Moz Q&A is closed.
After more than 13 years, and tens of thousands of questions, Moz Q&A closed on 12th December 2024. Whilst we’re not completely removing the content - many posts will still be possible to view - we have locked both new posts and new replies. More details here.
How is Google crawling and indexing this directory listing?
-
We have three Directory Listing pages that are being indexed by Google:
http://www.ccisolutions.com/StoreFront/jsp/
http://www.ccisolutions.com/StoreFront/jsp/html/
http://www.ccisolutions.com/StoreFront/jsp/pdf/
How and why is Googlebot crawling and indexing these pages? Nothing else links to them (although the /jsp.html/ and /jsp/pdf/ both link back to /jsp/).

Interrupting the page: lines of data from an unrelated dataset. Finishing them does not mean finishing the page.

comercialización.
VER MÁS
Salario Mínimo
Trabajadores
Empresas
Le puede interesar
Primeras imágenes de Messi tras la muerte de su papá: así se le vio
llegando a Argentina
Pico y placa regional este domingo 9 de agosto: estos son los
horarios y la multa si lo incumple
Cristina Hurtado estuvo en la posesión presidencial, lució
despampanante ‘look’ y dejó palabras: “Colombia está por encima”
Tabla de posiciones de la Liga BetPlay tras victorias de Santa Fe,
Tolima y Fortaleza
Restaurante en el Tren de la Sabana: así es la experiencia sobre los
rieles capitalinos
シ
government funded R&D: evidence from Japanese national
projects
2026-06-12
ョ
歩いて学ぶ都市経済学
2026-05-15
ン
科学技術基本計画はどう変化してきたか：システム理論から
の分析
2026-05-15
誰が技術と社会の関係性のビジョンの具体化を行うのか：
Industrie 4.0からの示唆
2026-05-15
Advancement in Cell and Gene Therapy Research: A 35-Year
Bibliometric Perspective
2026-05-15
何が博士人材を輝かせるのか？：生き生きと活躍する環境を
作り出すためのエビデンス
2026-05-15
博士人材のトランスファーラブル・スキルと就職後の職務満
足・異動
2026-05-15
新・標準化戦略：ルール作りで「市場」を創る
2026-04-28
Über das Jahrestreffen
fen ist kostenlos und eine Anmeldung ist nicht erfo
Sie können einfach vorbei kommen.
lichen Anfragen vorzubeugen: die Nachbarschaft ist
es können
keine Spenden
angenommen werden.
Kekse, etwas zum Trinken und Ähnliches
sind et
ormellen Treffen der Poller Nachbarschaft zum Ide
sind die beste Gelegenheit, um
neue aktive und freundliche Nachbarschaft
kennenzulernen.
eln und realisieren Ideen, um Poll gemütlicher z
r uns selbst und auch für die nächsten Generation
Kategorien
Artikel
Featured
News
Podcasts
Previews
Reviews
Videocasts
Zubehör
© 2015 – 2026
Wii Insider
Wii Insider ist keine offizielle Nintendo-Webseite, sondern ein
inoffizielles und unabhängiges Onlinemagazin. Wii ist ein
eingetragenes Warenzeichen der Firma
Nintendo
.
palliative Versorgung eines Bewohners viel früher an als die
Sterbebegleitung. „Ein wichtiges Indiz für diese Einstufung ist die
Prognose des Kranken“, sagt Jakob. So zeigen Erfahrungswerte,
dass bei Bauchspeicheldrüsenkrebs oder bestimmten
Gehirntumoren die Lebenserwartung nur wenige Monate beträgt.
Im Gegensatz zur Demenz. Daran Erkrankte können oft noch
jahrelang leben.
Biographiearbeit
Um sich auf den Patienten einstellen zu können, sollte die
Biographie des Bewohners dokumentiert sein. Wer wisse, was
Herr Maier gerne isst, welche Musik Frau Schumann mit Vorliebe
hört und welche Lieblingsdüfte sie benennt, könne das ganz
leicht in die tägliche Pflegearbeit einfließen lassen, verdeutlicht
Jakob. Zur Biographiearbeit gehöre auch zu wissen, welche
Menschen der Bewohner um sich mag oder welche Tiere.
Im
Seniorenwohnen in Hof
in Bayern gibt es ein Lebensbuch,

They aren't disallowed in our robots.txt file and I understand that this could be why.
If we add them to our robots.txt file and disallow, will this prevent Googlebot from crawling and indexing those Directory Listing pages without prohibiting them from crawling and indexing the content that resides there which is used to populate pages on our site?

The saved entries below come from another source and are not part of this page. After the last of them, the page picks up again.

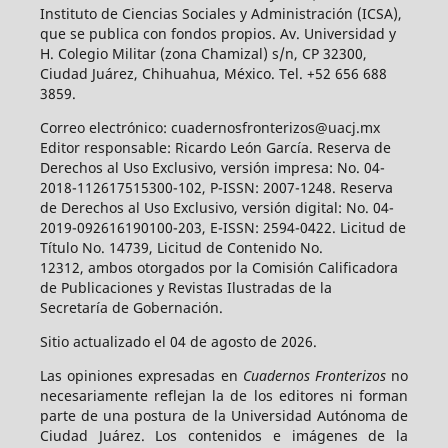
Instituto de Ciencias Sociales y Administración (ICSA),
que se publica con fondos propios. Av. Universidad y
H. Colegio Militar (zona Chamizal) s/n, CP 32300,
Ciudad Juárez, Chihuahua, México. Tel. +52 656 688
3859.
Correo electrónico: cuadernosfronterizos@uacj.mx
Editor responsable: Ricardo León García. Reserva de
Derechos al Uso Exclusivo, versión impresa: No. 04-
2018-112617515300-102, P-ISSN: 2007-1248. Reserva
de Derechos al Uso Exclusivo, versión digital: No. 04-
2019-092616190100-203, E-ISSN: 2594-0422. Licitud de
Título No. 14739, Licitud de Contenido No.
12312, ambos otorgados por la Comisión Calificadora
de Publicaciones y Revistas Ilustradas de la
Secretaría de Gobernación.
Sitio actualizado el 04 de agosto de 2026.
Las opiniones expresadas en
Cuadernos Fronterizos
no
necesariamente reflejan la de los editores ni forman
parte de una postura de la Universidad Autónoma de
Ciudad Juárez. Los contenidos e imágenes de la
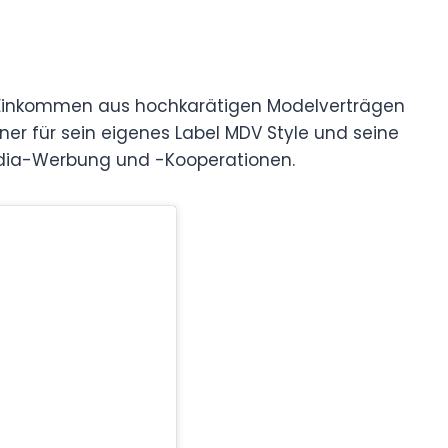
 Einkommen aus hochkarätigen Modelverträgen
ner für sein eigenes Label MDV Style und seine
dia-Werbung und -Kooperationen.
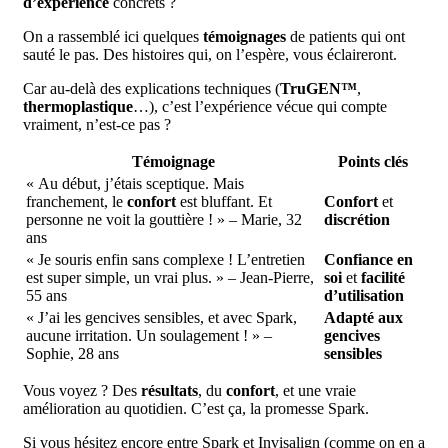
d’expérience
concrets ?
On a rassemblé ici quelques
témoignages
de patients qui ont
sauté le pas. Des histoires qui, on l’espère, vous éclaireront.
Car au-delà des explications techniques (
TruGEN™
,
thermoplastique
…), c’est l’expérience vécue qui compte
vraiment, n’est-ce pas ?
Témoignage
Points clés
« Au début, j’étais sceptique. Mais
franchement, le
confort
est bluffant. Et
Confort
et
personne ne voit la gouttière ! » – Marie, 32
discrétion
ans
« Je souris enfin sans complexe ! L’entretien
Confiance en
est super simple, un vrai plus. » – Jean-Pierre,
soi
et
facilité
55 ans
d’utilisation
« J’ai les gencives sensibles, et avec Spark,
Adapté aux
aucune irritation. Un soulagement ! » –
gencives
Sophie, 28 ans
sensibles
Vous voyez ? Des
résultats
, du
confort
, et une vraie
amélioration au quotidien. C’est ça, la promesse Spark.
Si vous hésitez encore entre Spark et Invisalign (comme on en a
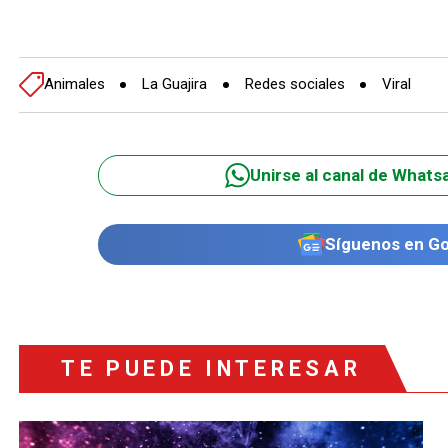
Animales
La Guajira
Redes sociales
Viral
Unirse al canal de Whats
Síguenos en G
TE PUEDE INTERESAR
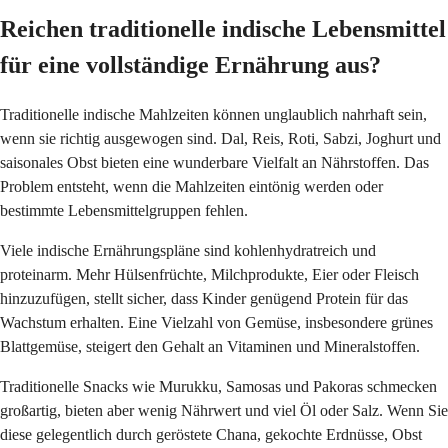
Reichen traditionelle indische Lebensmittel
für eine vollständige Ernährung aus?
Traditionelle indische Mahlzeiten können unglaublich nahrhaft sein,
wenn sie richtig ausgewogen sind. Dal, Reis, Roti, Sabzi, Joghurt und
saisonales Obst bieten eine wunderbare Vielfalt an Nährstoffen. Das
Problem entsteht, wenn die Mahlzeiten eintönig werden oder
bestimmte Lebensmittelgruppen fehlen.
Viele indische Ernährungspläne sind kohlenhydratreich und
proteinarm. Mehr Hülsenfrüchte, Milchprodukte, Eier oder Fleisch
hinzuzufügen, stellt sicher, dass Kinder genügend Protein für das
Wachstum erhalten. Eine Vielzahl von Gemüse, insbesondere grünes
Blattgemüse, steigert den Gehalt an Vitaminen und Mineralstoffen.
Traditionelle Snacks wie Murukku, Samosas und Pakoras schmecken
großartig, bieten aber wenig Nährwert und viel Öl oder Salz. Wenn Sie
diese gelegentlich durch geröstete Chana, gekochte Erdnüsse, Obst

Having these pages indexed in Google is causing a myriad of issues, not the least of which is duplicate content.
For example, this file <tt>CCI-SALES-STAFF.HTML</tt> (which appears on this Directory Listing referenced above - http://www.ccisolutions.com/StoreFront/jsp/html/) clicks through to this Web page:
http://www.ccisolutions.com/StoreFront/jsp/html/CCI-SALES-STAFF.HTML
This page is indexed in Google and we don't want it to be. But so is the actual page where we intended the content contained in that file to display: http://www.ccisolutions.com/StoreFront/category/meet-our-sales-staff
As you can see, this results in duplicate content problems.
Is there a way to disallow Googlebot from crawling that Directory Listing page, and, provided that we have this URL in our sitemap: http://www.ccisolutions.com/StoreFront/category/meet-our-sales-staff, solve the duplicate content issue as a result?
For example:
Disallow: /StoreFront/jsp/
Disallow: /StoreFront/jsp/html/
Disallow: /StoreFront/jsp/pdf/
Can we do this without risking blocking Googlebot from content we do want crawled and indexed?

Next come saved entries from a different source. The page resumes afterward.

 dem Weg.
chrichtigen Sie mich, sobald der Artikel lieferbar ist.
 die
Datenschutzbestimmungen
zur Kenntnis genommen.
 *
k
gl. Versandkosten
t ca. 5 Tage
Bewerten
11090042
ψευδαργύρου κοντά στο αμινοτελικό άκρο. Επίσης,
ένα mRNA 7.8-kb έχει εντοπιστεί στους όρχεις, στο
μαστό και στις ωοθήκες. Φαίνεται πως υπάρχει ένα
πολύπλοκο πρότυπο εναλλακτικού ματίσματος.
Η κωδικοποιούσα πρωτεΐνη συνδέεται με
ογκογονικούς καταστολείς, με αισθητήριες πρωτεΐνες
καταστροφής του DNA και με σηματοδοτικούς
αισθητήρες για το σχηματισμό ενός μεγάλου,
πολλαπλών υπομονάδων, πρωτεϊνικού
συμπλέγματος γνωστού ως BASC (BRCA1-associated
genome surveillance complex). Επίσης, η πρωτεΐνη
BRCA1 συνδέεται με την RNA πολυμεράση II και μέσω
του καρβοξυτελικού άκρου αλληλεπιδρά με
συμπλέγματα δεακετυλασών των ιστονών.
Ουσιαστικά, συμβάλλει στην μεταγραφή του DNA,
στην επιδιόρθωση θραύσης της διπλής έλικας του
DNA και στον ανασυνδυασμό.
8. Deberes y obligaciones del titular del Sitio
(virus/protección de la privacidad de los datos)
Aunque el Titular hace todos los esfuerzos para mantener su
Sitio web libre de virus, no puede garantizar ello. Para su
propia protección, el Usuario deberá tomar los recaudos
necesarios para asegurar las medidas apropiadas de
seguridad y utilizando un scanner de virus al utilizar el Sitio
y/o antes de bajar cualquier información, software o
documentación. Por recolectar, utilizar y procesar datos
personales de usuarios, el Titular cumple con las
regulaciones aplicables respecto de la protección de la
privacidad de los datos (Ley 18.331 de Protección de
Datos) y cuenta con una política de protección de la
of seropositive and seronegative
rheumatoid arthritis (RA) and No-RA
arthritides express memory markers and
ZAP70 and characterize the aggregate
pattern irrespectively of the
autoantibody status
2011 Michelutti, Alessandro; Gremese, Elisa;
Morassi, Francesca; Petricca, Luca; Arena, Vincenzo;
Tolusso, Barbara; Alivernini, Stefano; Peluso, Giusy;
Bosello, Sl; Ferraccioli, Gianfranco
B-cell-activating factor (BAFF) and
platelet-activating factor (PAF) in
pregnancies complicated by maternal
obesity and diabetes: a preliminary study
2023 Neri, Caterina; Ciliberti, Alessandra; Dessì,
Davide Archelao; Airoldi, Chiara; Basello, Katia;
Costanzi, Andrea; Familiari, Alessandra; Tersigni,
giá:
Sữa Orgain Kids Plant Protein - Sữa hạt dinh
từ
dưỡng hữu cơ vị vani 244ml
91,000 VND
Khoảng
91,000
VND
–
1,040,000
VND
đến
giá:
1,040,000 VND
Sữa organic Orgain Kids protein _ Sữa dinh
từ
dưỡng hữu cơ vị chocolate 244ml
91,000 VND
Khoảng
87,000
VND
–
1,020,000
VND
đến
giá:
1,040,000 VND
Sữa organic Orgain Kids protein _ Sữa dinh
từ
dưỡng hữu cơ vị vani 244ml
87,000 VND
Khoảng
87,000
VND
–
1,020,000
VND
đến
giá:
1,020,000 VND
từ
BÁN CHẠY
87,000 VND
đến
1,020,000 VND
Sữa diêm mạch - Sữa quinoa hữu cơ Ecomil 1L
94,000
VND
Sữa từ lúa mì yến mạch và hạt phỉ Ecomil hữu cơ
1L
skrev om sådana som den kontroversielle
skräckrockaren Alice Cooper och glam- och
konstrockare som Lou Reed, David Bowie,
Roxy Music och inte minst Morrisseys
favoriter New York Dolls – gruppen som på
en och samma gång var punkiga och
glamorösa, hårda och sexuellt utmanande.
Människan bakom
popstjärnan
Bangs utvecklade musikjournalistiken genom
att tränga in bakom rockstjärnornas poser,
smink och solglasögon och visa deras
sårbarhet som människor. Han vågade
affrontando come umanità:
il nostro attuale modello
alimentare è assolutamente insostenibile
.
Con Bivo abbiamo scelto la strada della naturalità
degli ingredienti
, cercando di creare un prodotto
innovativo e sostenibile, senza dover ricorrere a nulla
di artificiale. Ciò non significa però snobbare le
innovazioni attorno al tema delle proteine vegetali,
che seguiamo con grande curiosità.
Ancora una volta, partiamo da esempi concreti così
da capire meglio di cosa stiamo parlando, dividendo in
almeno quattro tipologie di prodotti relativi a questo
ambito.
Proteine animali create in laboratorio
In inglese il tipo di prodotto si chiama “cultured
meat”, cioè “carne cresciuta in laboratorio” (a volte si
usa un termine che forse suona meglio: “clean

Many thanks in advance for any and all help on this one!
-
Thanks so much to you all. This has gotten us closer to an answer. We are consulting with the folks who developed the Web store to make sure that these solutions won't break other things if implemented, particularly something mentioned to me by our IT Director called "Sim links" - I'll keep you posted!
-
I am referring to Web users. If a user or search engine tried to view those directory listing pages, they will get a Forbidden message, which is what you want to happen. The content in those directories will still be accessible by the pages on the site since the files still exist in those directories, but the pages listing the files in those directories won't be accessible in the browser to users/search engines. In other words, turning off the Directory indexes will not affect any of the content on the site.
-
He's got the right idea, you shouldn't be serving these pages (unless you have a specific reason to). The problem is these index pages are returning with a status code of 200 OK, so Google assumes it's fine to index them. These pages should either come back with a 404 or a 403 (forbidden), and users then wouldn't be able to browse your site with these directory pages.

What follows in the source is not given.